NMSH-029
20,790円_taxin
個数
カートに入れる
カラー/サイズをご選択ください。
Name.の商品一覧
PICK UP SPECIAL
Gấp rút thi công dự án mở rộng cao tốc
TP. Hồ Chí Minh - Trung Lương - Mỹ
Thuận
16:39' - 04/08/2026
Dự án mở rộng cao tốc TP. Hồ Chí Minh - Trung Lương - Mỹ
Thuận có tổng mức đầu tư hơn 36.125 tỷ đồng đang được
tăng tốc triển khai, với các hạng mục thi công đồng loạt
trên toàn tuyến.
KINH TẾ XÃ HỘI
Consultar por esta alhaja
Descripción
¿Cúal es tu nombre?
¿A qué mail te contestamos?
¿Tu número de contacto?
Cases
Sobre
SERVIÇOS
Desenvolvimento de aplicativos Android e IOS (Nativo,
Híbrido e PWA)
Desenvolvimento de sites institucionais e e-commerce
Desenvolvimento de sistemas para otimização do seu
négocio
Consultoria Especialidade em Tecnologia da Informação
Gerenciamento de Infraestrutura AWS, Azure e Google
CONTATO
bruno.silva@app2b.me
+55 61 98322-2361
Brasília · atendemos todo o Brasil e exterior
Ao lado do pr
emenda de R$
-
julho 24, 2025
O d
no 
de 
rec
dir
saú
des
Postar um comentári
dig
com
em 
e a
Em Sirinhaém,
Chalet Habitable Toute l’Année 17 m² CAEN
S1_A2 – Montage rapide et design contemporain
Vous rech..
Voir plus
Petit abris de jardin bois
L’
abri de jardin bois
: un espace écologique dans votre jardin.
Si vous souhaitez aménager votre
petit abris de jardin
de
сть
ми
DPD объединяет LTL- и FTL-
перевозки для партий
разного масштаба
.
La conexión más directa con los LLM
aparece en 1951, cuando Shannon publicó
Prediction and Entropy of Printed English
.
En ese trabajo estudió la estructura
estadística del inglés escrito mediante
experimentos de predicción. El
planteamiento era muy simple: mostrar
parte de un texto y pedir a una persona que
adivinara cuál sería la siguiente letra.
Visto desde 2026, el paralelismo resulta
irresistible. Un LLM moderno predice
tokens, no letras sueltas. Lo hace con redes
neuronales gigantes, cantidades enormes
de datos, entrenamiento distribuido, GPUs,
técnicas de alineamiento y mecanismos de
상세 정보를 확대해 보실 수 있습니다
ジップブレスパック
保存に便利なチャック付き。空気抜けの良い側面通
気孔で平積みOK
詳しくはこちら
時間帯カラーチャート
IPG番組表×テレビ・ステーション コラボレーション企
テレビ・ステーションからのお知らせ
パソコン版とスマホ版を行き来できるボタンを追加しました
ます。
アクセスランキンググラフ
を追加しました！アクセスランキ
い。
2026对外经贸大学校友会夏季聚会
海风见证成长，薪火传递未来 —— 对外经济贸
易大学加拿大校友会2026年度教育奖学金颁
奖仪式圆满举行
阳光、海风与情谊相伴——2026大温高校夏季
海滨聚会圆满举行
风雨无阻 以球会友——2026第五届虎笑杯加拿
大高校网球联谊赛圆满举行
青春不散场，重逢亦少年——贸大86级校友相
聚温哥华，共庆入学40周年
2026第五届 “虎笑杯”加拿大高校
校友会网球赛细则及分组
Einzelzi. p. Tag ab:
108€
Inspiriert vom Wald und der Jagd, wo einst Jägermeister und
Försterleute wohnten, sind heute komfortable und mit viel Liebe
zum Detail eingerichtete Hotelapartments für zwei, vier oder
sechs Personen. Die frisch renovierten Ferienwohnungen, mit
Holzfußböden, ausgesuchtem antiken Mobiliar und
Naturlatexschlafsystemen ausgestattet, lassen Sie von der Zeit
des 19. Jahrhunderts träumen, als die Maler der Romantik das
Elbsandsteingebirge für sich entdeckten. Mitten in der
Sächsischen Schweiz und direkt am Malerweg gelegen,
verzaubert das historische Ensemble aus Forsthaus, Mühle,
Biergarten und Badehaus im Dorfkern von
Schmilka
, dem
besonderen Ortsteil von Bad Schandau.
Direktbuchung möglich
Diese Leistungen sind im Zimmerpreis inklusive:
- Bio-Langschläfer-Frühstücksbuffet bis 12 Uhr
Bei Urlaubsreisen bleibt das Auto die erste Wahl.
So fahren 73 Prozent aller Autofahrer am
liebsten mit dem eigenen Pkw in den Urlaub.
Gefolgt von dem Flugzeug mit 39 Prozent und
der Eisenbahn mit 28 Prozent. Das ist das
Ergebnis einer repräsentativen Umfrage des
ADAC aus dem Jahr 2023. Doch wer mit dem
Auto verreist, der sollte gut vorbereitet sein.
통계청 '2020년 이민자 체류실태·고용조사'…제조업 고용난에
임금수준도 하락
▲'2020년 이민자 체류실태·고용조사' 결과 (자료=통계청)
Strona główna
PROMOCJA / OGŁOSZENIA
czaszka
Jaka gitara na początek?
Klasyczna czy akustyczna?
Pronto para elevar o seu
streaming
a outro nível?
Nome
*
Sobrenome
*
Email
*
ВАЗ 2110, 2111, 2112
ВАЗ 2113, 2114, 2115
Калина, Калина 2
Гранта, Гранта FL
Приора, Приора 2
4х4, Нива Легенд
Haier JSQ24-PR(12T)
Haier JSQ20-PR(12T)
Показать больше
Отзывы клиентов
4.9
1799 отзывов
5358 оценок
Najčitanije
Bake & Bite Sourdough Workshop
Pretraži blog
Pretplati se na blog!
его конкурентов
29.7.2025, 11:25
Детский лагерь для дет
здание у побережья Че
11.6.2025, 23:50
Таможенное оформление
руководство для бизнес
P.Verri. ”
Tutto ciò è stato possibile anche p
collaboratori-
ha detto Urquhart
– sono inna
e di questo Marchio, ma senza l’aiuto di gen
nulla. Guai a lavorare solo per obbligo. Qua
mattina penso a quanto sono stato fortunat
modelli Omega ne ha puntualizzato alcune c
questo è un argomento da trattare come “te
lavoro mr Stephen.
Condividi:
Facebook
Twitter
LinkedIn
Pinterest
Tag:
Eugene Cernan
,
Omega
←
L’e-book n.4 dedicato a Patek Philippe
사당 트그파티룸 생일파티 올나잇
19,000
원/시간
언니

· · · ·

▸ **Task goal**
Repeat all of the records above line for line, changing nothing.

▸ **Your response**
NMSH-029
20,790円_taxin
個数
カートに入れる
カラー/サイズをご選択ください。
Name.の商品一覧
PICK UP SPECIAL
Gấp rút thi công dự án mở rộng cao tốc
TP. Hồ Chí Minh - Trung Lương - Mỹ
Thuận
16:39' - 04/08/2026
Dự án mở rộng cao tốc TP. Hồ Chí Minh - Trung Lương - Mỹ
Thuận có tổng mức đầu tư hơn 36.125 tỷ đồng đang được
tăng tốc triển khai, với các hạng mục thi công đồng loạt
trên toàn tuyến.
KINH TẾ XÃ HỘI
Consultar por esta alhaja
Descripción
¿Cúal es tu nombre?
¿A qué mail te contestamos?
¿Tu número de contacto?
Cases
Sobre
SERVIÇOS
Desenvolvimento de aplicativos Android e IOS (Nativo,
Híbrido e PWA)
Desenvolvimento de sites institucionais e e-commerce
Desenvolvimento de sistemas para otimização do seu
négocio
Consultoria Especialidade em Tecnologia da Informação
Gerenciamento de Infraestrutura AWS, Azure e Google
CONTATO
bruno.silva@app2b.me
+55 61 98322-2361
Brasília · atendemos todo o Brasil e exterior
Ao lado do pr
emenda de R$
-
julho 24, 2025
O d
no 
de 
rec
dir
saú
des
Postar um comentári
dig
com
em 
e a
Em Sirinhaém,
Chalet Habitable Toute l’Année 17 m² CAEN
S1_A2 – Montage rapide et design contemporain
Vous rech..
Voir plus
Petit abris de jardin bois
L’
abri de jardin bois
: un espace écologique dans votre jardin.
Si vous souhaitez aménager votre
petit abris de jardin
de
сть
ми
DPD объединяет LTL- и FTL-
перевозки для партий
разного масштаба
.
La conexión más directa con los LLM
aparece en 1951, cuando Shannon publicó
Prediction and Entropy of Printed English
.
En ese trabajo estudió la estructura
estadística del inglés escrito mediante
experimentos de predicción. El
planteamiento era muy simple: mostrar
parte de un texto y pedir a una persona que
adivinara cuál sería la siguiente letra.
Visto desde 2026, el paralelismo resulta
irresistible. Un LLM moderno predice
tokens, no letras sueltas. Lo hace con redes
neuronales gigantes, cantidades enormes
de datos, entrenamiento distribuido, GPUs,
técnicas de alineamiento y mecanismos de
상세 정보를 확대해 보실 수 있습니다
ジップブレスパック
保存に便利なチャック付き。空気抜けの良い側面通
気孔で平積みOK
詳しくはこちら
時間帯カラーチャート
IPG番組表×テレビ・ステーション コラボレーション企
テレビ・ステーションからのお知らせ
パソコン版とスマホ版を行き来できるボタンを追加しました
ます。
アクセスランキンググラフ
を追加しました！アクセスランキ
い。
2026对外经贸大学校友会夏季聚会
海风见证成长，薪火传递未来 —— 对外经济贸
易大学加拿大校友会2026年度教育奖学金颁
奖仪式圆满举行
阳光、海风与情谊相伴——2026大温高校夏季
海滨聚会圆满举行
风雨无阻 以球会友——2026第五届虎笑杯加拿
大高校网球联谊赛圆满举行
青春不散场，重逢亦少年——贸大86级校友相
聚温哥华，共庆入学40周年
2026第五届 “虎笑杯”加拿大高校
校友会网球赛细则及分组
Einzelzi. p. Tag ab:
108€
Inspiriert vom Wald und der Jagd, wo einst Jägermeister und
Försterleute wohnten, sind heute komfortable und mit viel Liebe
zum Detail eingerichtete Hotelapartments für zwei, vier oder
sechs Personen. Die frisch renovierten Ferienwohnungen, mit
Holzfußböden, ausgesuchtem antiken Mobiliar und
Naturlatexschlafsystemen ausgestattet, lassen Sie von der Zeit
des 19. Jahrhunderts träumen, als die Maler der Romantik das
Elbsandsteingebirge für sich entdeckten. Mitten in der
Sächsischen Schweiz und direkt am Malerweg gelegen,
verzaubert das historische Ensemble aus Forsthaus, Mühle,
Biergarten und Badehaus im Dorfkern von
Schmilka
, dem
besonderen Ortsteil von Bad Schandau.
Direktbuchung möglich
Diese Leistungen sind im Zimmerpreis inklusive:
- Bio-Langschläfer-Frühstücksbuffet bis 12 Uhr
Bei Urlaubsreisen bleibt das Auto die erste Wahl.
So fahren 73 Prozent aller Autofahrer am
liebsten mit dem eigenen Pkw in den Urlaub.
Gefolgt von dem Flugzeug mit 39 Prozent und
der Eisenbahn mit 28 Prozent. Das ist das
Ergebnis einer repräsentativen Umfrage des
ADAC aus dem Jahr 2023. Doch wer mit dem
Auto verreist, der sollte gut vorbereitet sein.
통계청 '2020년 이민자 체류실태·고용조사'…제조업 고용난에
임금수준도 하락
▲'2020년 이민자 체류실태·고용조사' 결과 (자료=통계청)
Strona główna
PROMOCJA / OGŁOSZENIA
czaszka
Jaka gitara na początek?
Klasyczna czy akustyczna?
Pronto para elevar o seu
streaming
a outro nível?
Nome
*
Sobrenome
*
Email
*
ВАЗ 2110, 2111, 2112
ВАЗ 2113, 2114, 2115
Калина, Калина 2
Гранта, Гранта FL
Приора, Приора 2
4х4, Нива Легенд
Haier JSQ24-PR(12T)
Haier JSQ20-PR(12T)
Показать больше
Отзывы клиентов
4.9
1799 отзывов
5358 оценок
Najčitanije
Bake & Bite Sourdough Workshop
Pretraži blog
Pretplati se na blog!
его конкурентов
29.7.2025, 11:25
Детский лагерь для дет
здание у побережья Че
11.6.2025, 23:50
Таможенное оформление
руководство для бизнес
P.Verri. ”
Tutto ciò è stato possibile anche p
collaboratori-
ha detto Urquhart
– sono inna
e di questo Marchio, ma senza l’aiuto di gen
nulla. Guai a lavorare solo per obbligo. Qua
mattina penso a quanto sono stato fortunat
modelli Omega ne ha puntualizzato alcune c
questo è un argomento da trattare come “te
lavoro mr Stephen.
Condividi:
Facebook
Twitter
LinkedIn
Pinterest
Tag:
Eugene Cernan
,
Omega
←
L’e-book n.4 dedicato a Patek Philippe
사당 트그파티룸 생일파티 올나잇
19,000
원/시간
언니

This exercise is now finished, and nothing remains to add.